TASK INSTRUCTIONS:
The answer must be a single number: how many lines in the records below contain the word "Profile".
== RECORDS TO PROCESS ==
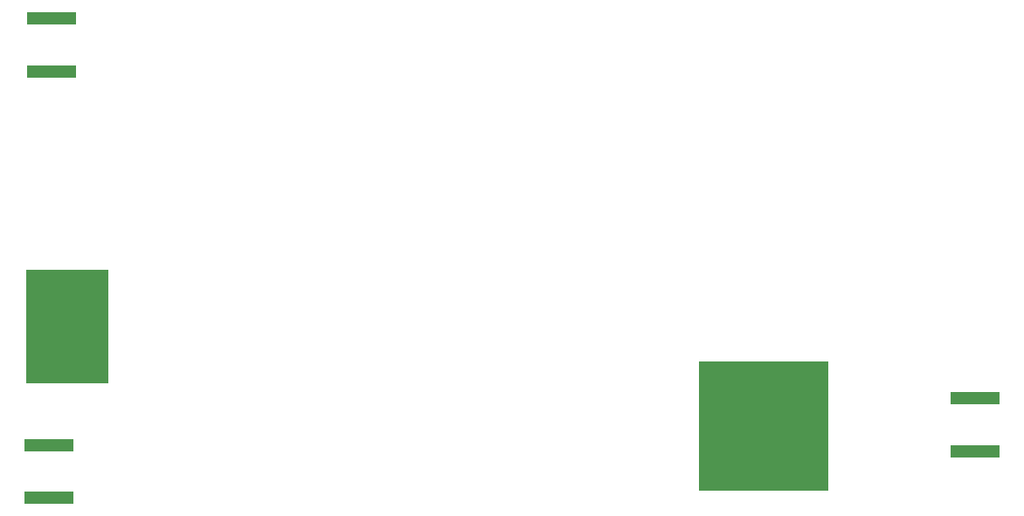
<source format=gbp>
G04 Layer: BottomPasteMaskLayer*
G04 EasyEDA v6.5.51, 2025-10-24 11:51:23*
G04 97615f8f373a41e584ce2743ba089a90,41e67a4a1722464fbd0118792d3d5ae6,10*
G04 Gerber Generator version 0.2*
G04 Scale: 100 percent, Rotated: No, Reflected: No *
G04 Dimensions in millimeters *
G04 leading zeros omitted , absolute positions ,4 integer and 5 decimal *
%FSLAX45Y45*%
%MOMM*%

%ADD10R,12.5000X12.5000*%
%ADD11R,4.8000X1.2000*%
%ADD12R,8.0000X11.0000*%
%ADD13R,0.0137X11.0000*%

%LPD*%
D10*
G01*
X7179995Y-7809992D03*
D11*
G01*
X259994Y-8504986D03*
G01*
X259994Y-7994980D03*
G01*
X9229979Y-7544993D03*
G01*
X9229979Y-8055000D03*
G01*
X279374Y-4370806D03*
G01*
X279374Y-3860800D03*
D12*
G01*
X434797Y-6849973D03*
M02*

</source>
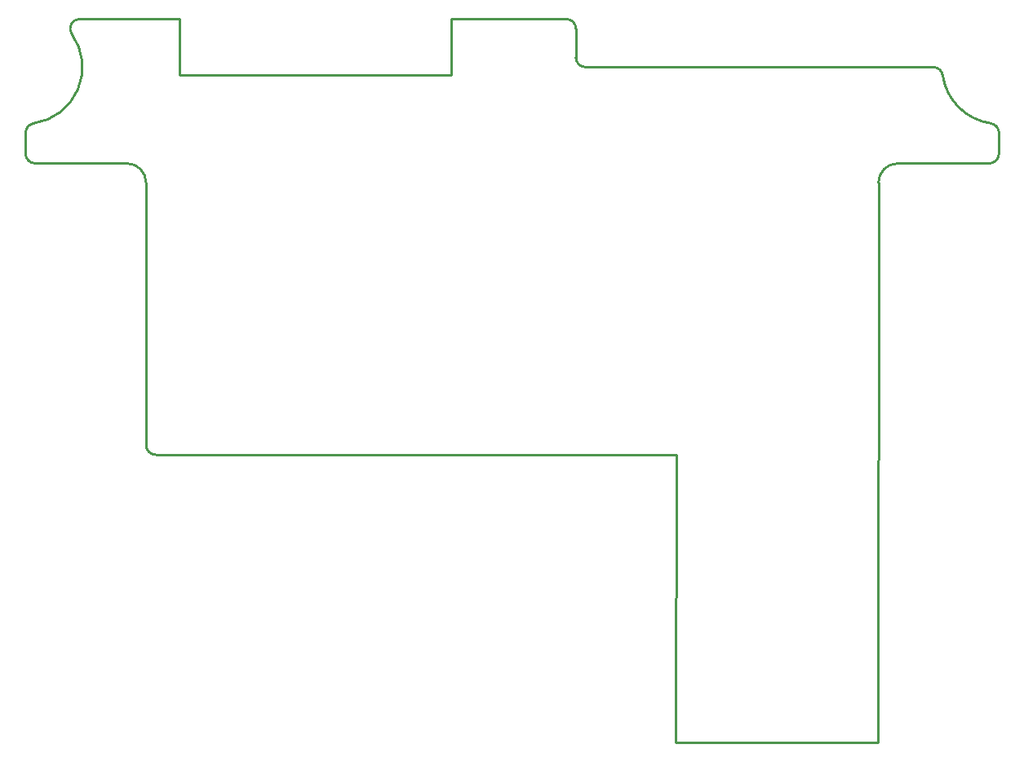
<source format=gbr>
%TF.GenerationSoftware,KiCad,Pcbnew,6.0.6-3a73a75311~116~ubuntu20.04.1*%
%TF.CreationDate,2022-07-05T17:12:33+08:00*%
%TF.ProjectId,ESP32_MAIN_V5,45535033-325f-44d4-9149-4e5f56352e6b,rev?*%
%TF.SameCoordinates,Original*%
%TF.FileFunction,Profile,NP*%
%FSLAX46Y46*%
G04 Gerber Fmt 4.6, Leading zero omitted, Abs format (unit mm)*
G04 Created by KiCad (PCBNEW 6.0.6-3a73a75311~116~ubuntu20.04.1) date 2022-07-05 17:12:33*
%MOMM*%
%LPD*%
G01*
G04 APERTURE LIST*
%TA.AperFunction,Profile*%
%ADD10C,0.250000*%
%TD*%
G04 APERTURE END LIST*
D10*
X164642800Y-107696000D02*
X185674000Y-107696000D01*
X97200988Y-46515212D02*
G75*
G03*
X98201000Y-47515212I1000012J12D01*
G01*
X98056072Y-43352919D02*
G75*
G03*
X102008454Y-34094922I-855072J5837709D01*
G01*
X109700988Y-76778512D02*
G75*
G03*
X110701000Y-77778512I1000012J12D01*
G01*
X141351000Y-38354000D02*
X141351000Y-32512000D01*
X112014000Y-32512000D02*
X113157000Y-32512000D01*
X154298388Y-33515212D02*
G75*
G03*
X153298359Y-32515212I-999988J12D01*
G01*
X192363280Y-38370285D02*
G75*
G03*
X197345927Y-43352921I5837720J855085D01*
G01*
X154298388Y-36515212D02*
G75*
G03*
X155298359Y-37515212I1000012J12D01*
G01*
X191373848Y-37515212D02*
X155298359Y-37515212D01*
X192363318Y-38370280D02*
G75*
G03*
X191373848Y-37515212I-989518J-145020D01*
G01*
X102823277Y-32515174D02*
G75*
G03*
X102008454Y-34094922I23J-1000026D01*
G01*
X141351000Y-32512000D02*
X153298359Y-32515212D01*
X198201023Y-44342364D02*
G75*
G03*
X197345927Y-43352921I-999923J64D01*
G01*
X164701000Y-77778512D02*
X110701000Y-77778512D01*
X187701000Y-47515212D02*
X197201000Y-47515212D01*
X113157000Y-38354000D02*
X141351000Y-38354000D01*
X98056077Y-43352957D02*
G75*
G03*
X97201000Y-44342364I144923J-989443D01*
G01*
X109700988Y-49515212D02*
G75*
G03*
X107701000Y-47515212I-1999988J12D01*
G01*
X102823277Y-32515212D02*
X112014000Y-32512000D01*
X97201000Y-44342364D02*
X97201000Y-46515212D01*
X113157000Y-32512000D02*
X113157000Y-38354000D01*
X197201000Y-47515300D02*
G75*
G03*
X198201000Y-46515212I-100J1000100D01*
G01*
X98201000Y-47515212D02*
X107701000Y-47515212D01*
X198201000Y-46515212D02*
X198201000Y-44342364D01*
X164642800Y-107696000D02*
X164701000Y-77778512D01*
X185674000Y-107696000D02*
X185701000Y-49515212D01*
X154298359Y-36515212D02*
X154298359Y-33515212D01*
X109701000Y-49515212D02*
X109701000Y-76778512D01*
X187701000Y-47515300D02*
G75*
G03*
X185701000Y-49515212I-100J-1999900D01*
G01*
M02*

</source>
===
SOLUTION TO THE EXERCISE:
2